Required action
Count the lines below that contain the string "Batting", treating uppercase and lowercase as different, and reply with the number alone.

Exercise material
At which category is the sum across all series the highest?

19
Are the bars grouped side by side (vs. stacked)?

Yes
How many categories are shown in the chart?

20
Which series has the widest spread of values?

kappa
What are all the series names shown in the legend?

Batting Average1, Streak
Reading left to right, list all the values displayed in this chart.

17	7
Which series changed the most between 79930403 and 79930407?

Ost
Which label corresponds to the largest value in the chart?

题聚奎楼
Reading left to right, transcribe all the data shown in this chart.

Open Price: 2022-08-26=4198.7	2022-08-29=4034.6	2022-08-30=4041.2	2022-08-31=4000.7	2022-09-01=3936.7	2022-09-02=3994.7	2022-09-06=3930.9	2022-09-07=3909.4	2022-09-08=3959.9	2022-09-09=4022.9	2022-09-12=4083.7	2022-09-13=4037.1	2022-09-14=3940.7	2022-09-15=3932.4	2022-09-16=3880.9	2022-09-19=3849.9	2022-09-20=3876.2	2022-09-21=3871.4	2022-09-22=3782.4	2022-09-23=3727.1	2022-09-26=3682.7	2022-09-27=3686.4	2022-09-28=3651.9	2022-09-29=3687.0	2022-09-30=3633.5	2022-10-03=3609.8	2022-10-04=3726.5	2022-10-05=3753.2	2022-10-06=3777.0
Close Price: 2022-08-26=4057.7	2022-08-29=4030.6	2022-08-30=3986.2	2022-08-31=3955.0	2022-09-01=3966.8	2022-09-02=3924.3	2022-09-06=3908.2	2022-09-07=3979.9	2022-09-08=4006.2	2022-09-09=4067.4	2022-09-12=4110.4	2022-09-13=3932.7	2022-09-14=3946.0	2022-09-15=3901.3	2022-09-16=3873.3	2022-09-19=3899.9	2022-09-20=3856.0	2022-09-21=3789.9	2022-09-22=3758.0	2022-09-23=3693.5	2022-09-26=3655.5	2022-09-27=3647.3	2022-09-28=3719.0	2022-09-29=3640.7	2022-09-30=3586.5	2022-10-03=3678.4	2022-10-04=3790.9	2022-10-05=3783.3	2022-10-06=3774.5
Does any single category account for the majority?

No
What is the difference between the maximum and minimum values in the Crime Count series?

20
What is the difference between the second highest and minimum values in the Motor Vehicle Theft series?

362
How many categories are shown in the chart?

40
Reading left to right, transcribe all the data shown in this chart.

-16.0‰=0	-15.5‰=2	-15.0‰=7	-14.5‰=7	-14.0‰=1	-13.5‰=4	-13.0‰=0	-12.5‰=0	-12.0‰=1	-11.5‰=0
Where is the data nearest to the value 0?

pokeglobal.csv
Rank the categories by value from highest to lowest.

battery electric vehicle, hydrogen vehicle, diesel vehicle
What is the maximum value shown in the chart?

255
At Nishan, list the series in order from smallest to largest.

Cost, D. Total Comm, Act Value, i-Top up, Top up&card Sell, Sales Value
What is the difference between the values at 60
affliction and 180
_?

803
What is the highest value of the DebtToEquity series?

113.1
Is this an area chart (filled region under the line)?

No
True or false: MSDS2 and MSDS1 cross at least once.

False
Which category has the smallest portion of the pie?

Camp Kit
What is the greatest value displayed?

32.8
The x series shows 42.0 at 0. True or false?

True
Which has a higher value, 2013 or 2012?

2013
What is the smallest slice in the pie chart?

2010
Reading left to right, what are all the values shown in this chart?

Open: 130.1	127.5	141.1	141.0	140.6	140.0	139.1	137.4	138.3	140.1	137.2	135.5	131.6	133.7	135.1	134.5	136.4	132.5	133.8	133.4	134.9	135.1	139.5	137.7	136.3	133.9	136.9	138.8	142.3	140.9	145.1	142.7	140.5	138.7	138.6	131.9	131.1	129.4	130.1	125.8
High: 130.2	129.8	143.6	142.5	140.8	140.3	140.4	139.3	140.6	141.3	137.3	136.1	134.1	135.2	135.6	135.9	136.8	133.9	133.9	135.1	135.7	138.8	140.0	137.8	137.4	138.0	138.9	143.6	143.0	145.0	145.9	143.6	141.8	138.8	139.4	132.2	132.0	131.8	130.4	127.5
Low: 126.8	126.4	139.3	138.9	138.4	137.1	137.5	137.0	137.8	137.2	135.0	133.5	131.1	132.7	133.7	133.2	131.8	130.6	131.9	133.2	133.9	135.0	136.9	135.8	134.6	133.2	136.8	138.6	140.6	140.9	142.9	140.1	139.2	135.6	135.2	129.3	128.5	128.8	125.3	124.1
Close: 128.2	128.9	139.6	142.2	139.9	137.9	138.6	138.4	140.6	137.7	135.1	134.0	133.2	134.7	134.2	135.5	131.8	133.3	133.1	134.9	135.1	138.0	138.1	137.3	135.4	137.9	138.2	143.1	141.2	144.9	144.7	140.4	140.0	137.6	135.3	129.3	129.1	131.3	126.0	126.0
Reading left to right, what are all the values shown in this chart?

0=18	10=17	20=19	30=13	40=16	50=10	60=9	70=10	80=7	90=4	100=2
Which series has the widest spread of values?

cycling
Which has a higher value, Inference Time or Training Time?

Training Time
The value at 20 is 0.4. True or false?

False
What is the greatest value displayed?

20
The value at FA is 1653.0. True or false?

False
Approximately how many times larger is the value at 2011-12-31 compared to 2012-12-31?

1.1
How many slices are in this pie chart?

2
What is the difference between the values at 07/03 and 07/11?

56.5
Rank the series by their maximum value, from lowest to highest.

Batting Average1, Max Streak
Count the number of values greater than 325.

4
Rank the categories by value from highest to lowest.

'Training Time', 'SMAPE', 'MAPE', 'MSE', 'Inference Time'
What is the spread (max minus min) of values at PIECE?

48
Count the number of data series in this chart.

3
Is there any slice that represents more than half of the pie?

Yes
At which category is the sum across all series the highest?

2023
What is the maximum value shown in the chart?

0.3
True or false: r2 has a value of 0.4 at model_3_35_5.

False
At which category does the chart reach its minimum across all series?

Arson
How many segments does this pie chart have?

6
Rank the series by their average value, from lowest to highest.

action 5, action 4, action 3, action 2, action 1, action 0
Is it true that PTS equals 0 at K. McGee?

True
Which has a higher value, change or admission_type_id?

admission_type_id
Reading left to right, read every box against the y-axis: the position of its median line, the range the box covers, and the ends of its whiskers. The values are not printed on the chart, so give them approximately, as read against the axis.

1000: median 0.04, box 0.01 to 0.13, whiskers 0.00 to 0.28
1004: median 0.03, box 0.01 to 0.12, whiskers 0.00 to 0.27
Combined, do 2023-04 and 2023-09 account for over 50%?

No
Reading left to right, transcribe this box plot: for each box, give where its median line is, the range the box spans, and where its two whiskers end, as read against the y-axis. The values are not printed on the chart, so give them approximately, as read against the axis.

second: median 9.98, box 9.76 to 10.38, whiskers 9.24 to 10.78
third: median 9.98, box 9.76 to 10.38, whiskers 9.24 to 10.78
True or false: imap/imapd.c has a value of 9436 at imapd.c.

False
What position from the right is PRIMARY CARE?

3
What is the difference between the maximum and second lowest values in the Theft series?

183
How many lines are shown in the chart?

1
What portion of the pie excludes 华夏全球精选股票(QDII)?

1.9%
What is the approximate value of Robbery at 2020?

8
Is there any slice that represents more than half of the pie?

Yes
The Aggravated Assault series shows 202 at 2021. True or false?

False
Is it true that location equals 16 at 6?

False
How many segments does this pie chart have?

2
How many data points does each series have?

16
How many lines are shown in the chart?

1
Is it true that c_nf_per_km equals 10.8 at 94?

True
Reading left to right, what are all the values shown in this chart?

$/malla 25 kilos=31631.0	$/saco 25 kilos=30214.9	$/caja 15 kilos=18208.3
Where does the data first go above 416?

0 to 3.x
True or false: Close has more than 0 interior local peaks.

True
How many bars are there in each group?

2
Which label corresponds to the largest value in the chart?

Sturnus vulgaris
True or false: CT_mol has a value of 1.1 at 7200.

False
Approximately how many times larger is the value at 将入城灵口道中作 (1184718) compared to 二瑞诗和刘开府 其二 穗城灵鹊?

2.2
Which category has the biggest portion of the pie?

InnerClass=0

Answer to the problem
2